This underground station has two tracks and two side platforms. The G stops at the station at all times. The station is between 21st Street to the north and Nassau Avenue to the south.

Both platforms have a green trim line with a black border and mosaic name tablets reading "GREENPOINT AVE." in white sans-serif font on a black background and green border. Directly below the trim line are tile name captions reading "GREENPT" in white lettering on a black background. Directional tile signs are below some of the name tablets.
The tiles were part of a color-coded tile system used throughout the IND. The tile colors were designed to facilitate navigation for travelers going away from Lower Manhattan. Because the Crosstown Line does not merge into a line that enters Manhattan at either end, all stations on the line had green tiles. Green I-beam columns run along both platforms at regular intervals, alternating ones having the standard black name plate in white lettering.

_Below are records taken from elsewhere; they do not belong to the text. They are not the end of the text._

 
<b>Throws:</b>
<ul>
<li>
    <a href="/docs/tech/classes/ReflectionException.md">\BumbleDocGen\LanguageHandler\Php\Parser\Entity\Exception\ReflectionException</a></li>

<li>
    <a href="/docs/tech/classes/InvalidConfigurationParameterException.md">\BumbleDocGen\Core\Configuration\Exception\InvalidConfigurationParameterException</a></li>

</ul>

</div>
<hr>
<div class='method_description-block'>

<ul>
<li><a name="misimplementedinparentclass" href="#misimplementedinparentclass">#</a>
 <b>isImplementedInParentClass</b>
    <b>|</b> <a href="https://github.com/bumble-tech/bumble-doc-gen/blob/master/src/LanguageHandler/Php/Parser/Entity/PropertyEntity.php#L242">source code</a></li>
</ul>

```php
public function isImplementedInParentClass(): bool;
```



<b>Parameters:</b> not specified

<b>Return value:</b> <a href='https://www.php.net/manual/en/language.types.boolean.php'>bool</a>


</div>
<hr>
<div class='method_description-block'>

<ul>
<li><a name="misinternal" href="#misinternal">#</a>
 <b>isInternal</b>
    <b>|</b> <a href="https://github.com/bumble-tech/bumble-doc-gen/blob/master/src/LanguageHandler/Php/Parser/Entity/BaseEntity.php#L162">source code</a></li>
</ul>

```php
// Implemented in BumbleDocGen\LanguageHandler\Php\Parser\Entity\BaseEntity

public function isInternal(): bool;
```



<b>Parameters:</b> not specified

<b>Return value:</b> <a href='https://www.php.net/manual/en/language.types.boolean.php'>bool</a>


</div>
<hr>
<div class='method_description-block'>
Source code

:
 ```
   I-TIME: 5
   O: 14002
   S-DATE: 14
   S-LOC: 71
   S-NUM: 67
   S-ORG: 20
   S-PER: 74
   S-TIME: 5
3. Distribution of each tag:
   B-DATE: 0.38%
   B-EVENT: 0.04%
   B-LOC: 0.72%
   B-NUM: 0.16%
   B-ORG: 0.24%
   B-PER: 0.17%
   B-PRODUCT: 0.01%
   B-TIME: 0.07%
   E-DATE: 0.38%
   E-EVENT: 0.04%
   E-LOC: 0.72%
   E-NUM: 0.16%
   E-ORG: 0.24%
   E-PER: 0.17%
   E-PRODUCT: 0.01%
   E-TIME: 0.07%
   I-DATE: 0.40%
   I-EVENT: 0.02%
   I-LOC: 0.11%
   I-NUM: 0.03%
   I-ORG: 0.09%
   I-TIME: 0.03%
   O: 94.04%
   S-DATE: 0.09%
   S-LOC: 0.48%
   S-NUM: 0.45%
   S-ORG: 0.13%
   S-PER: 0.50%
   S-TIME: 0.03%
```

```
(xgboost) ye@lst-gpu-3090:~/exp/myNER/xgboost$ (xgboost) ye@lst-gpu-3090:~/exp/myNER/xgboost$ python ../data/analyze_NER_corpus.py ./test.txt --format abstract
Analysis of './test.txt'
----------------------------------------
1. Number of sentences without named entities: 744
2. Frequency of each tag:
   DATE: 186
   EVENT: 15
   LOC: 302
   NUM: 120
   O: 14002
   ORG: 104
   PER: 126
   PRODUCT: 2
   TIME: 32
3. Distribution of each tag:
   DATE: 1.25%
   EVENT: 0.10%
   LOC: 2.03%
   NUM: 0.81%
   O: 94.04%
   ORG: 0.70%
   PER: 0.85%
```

This is the northernmost station on the IND Crosstown Line in Brooklyn. To the north, the line goes under Newtown Creek into Long Island City, Queens.

===Exits===
The station's full-time entrance/exit is at the south end, which is the more heavily used of the station's two entry-exit points. The large mezzanine above the platforms and tracks has three staircases to each side with directional mosaics reading "Brooklyn" and "L. I. City and Jamaica" and green columns. Outside the turnstile bank, there is a token booth and three staircases going up to all corners of Manhattan and Greenpoint Avenues except the northeast one. G trains, which are about half the length of the 600 ft platform, stop near the south end of the station.

Both platforms have an unstaffed, same-level fare control area at their north ends. Each side has one exit-only turnstile, two High Entry/Exit Turnstiles, and one staircase going up to the south side of India Street and Manhattan Avenue. The one on the Queens-bound side goes up to the southeast corner while the one on the Church Avenue-bound side goes up to the southwest corner.